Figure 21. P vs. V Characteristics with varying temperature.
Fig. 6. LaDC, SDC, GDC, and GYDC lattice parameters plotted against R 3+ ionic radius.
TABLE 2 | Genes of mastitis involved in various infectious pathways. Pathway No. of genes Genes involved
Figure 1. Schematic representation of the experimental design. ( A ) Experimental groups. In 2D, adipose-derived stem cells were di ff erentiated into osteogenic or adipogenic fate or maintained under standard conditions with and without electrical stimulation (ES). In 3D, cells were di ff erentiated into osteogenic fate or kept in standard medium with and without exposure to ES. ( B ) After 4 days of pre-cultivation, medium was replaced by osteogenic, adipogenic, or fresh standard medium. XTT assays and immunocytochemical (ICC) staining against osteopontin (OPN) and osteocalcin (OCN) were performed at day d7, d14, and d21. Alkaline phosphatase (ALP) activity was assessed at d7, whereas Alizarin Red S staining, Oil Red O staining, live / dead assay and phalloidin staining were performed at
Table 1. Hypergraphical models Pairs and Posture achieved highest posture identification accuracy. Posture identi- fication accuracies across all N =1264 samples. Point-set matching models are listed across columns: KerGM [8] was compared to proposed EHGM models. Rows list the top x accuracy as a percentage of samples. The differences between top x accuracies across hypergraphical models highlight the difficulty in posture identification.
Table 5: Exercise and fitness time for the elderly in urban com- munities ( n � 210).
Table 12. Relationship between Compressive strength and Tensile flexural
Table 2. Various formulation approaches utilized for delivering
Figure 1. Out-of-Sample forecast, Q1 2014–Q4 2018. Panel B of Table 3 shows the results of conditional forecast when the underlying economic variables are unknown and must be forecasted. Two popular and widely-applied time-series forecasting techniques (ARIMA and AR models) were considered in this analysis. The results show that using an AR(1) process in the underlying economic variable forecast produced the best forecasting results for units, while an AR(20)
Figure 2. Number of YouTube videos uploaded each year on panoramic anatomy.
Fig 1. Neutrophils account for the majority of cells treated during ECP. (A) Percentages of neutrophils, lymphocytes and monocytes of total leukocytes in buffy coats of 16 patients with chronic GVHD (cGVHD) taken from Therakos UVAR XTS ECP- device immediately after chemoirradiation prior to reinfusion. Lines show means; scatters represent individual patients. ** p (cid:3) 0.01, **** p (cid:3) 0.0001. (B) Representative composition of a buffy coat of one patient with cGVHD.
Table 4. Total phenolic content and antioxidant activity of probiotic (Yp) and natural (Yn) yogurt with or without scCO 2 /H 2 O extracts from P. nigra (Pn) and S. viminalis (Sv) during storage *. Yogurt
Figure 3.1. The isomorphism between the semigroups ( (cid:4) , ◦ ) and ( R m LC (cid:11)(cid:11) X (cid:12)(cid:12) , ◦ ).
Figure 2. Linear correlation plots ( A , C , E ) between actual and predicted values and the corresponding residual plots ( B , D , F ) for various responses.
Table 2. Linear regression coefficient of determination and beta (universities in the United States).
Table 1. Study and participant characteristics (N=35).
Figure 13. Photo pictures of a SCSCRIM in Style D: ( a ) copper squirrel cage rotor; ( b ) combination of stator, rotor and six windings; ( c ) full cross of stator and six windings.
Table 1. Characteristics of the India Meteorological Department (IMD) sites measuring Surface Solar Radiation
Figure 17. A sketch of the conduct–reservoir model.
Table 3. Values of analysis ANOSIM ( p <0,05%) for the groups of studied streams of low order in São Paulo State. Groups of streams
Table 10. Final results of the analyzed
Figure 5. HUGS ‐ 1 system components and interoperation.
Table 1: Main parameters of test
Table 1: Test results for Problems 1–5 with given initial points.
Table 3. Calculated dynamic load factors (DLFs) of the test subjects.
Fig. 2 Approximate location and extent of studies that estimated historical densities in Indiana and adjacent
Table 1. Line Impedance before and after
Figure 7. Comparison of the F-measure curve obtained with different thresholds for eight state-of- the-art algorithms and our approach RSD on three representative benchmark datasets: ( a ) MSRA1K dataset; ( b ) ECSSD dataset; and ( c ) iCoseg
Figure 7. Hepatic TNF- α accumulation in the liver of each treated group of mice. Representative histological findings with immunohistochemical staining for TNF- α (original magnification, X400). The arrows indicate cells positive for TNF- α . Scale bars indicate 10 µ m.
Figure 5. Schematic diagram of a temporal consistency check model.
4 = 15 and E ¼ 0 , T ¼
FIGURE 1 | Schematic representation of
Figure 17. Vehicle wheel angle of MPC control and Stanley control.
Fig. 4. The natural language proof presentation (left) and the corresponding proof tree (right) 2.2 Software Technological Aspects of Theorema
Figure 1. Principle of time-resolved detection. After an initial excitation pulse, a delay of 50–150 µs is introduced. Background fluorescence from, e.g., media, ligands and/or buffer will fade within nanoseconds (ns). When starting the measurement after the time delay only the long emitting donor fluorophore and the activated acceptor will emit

━━━━

■ The task
Retype each entry exactly, missing none.

■ Answer to the problem
Figure 21. P vs. V Characteristics with varying temperature.
Fig. 6. LaDC, SDC, GDC, and GYDC lattice parameters plotted against R 3+ ionic radius.
TABLE 2 | Genes of mastitis involved in various infectious pathways. Pathway No. of genes Genes involved
Figure 1. Schematic representation of the experimental design. ( A ) Experimental groups. In 2D, adipose-derived stem cells were di ff erentiated into osteogenic or adipogenic fate or maintained under standard conditions with and without electrical stimulation (ES). In 3D, cells were di ff erentiated into osteogenic fate or kept in standard medium with and without exposure to ES. ( B ) After 4 days of pre-cultivation, medium was replaced by osteogenic, adipogenic, or fresh standard medium. XTT assays and immunocytochemical (ICC) staining against osteopontin (OPN) and osteocalcin (OCN) were performed at day d7, d14, and d21. Alkaline phosphatase (ALP) activity was assessed at d7, whereas Alizarin Red S staining, Oil Red O staining, live / dead assay and phalloidin staining were performed at
Table 1. Hypergraphical models Pairs and Posture achieved highest posture identification accuracy. Posture identi- fication accuracies across all N =1264 samples. Point-set matching models are listed across columns: KerGM [8] was compared to proposed EHGM models. Rows list the top x accuracy as a percentage of samples. The differences between top x accuracies across hypergraphical models highlight the difficulty in posture identification.
Table 5: Exercise and fitness time for the elderly in urban com- munities ( n � 210).
Table 12. Relationship between Compressive strength and Tensile flexural
Table 2. Various formulation approaches utilized for delivering
Figure 1. Out-of-Sample forecast, Q1 2014–Q4 2018. Panel B of Table 3 shows the results of conditional forecast when the underlying economic variables are unknown and must be forecasted. Two popular and widely-applied time-series forecasting techniques (ARIMA and AR models) were considered in this analysis. The results show that using an AR(1) process in the underlying economic variable forecast produced the best forecasting results for units, while an AR(20)
Figure 2. Number of YouTube videos uploaded each year on panoramic anatomy.
Fig 1. Neutrophils account for the majority of cells treated during ECP. (A) Percentages of neutrophils, lymphocytes and monocytes of total leukocytes in buffy coats of 16 patients with chronic GVHD (cGVHD) taken from Therakos UVAR XTS ECP- device immediately after chemoirradiation prior to reinfusion. Lines show means; scatters represent individual patients. ** p (cid:3) 0.01, **** p (cid:3) 0.0001. (B) Representative composition of a buffy coat of one patient with cGVHD.
Table 4. Total phenolic content and antioxidant activity of probiotic (Yp) and natural (Yn) yogurt with or without scCO 2 /H 2 O extracts from P. nigra (Pn) and S. viminalis (Sv) during storage *. Yogurt
Figure 3.1. The isomorphism between the semigroups ( (cid:4) , ◦ ) and ( R m LC (cid:11)(cid:11) X (cid:12)(cid:12) , ◦ ).
Figure 2. Linear correlation plots ( A , C , E ) between actual and predicted values and the corresponding residual plots ( B , D , F ) for various responses.
Table 2. Linear regression coefficient of determination and beta (universities in the United States).
Table 1. Study and participant characteristics (N=35).
Figure 13. Photo pictures of a SCSCRIM in Style D: ( a ) copper squirrel cage rotor; ( b ) combination of stator, rotor and six windings; ( c ) full cross of stator and six windings.
Table 1. Characteristics of the India Meteorological Department (IMD) sites measuring Surface Solar Radiation
Figure 17. A sketch of the conduct–reservoir model.
Table 3. Values of analysis ANOSIM ( p <0,05%) for the groups of studied streams of low order in São Paulo State. Groups of streams
Table 10. Final results of the analyzed
Figure 5. HUGS ‐ 1 system components and interoperation.
Table 1: Main parameters of test
Table 1: Test results for Problems 1–5 with given initial points.
Table 3. Calculated dynamic load factors (DLFs) of the test subjects.
Fig. 2 Approximate location and extent of studies that estimated historical densities in Indiana and adjacent
Table 1. Line Impedance before and after
Figure 7. Comparison of the F-measure curve obtained with different thresholds for eight state-of- the-art algorithms and our approach RSD on three representative benchmark datasets: ( a ) MSRA1K dataset; ( b ) ECSSD dataset; and ( c ) iCoseg
Figure 7. Hepatic TNF- α accumulation in the liver of each treated group of mice. Representative histological findings with immunohistochemical staining for TNF- α (original magnification, X400). The arrows indicate cells positive for TNF- α . Scale bars indicate 10 µ m.
Figure 5. Schematic diagram of a temporal consistency check model.
4 = 15 and E ¼ 0 , T ¼
FIGURE 1 | Schematic representation of
Figure 17. Vehicle wheel angle of MPC control and Stanley control.
Fig. 4. The natural language proof presentation (left) and the corresponding proof tree (right) 2.2 Software Technological Aspects of Theorema
Figure 1. Principle of time-resolved detection. After an initial excitation pulse, a delay of 50–150 µs is introduced. Background fluorescence from, e.g., media, ligands and/or buffer will fade within nanoseconds (ns). When starting the measurement after the time delay only the long emitting donor fluorophore and the activated acceptor will emit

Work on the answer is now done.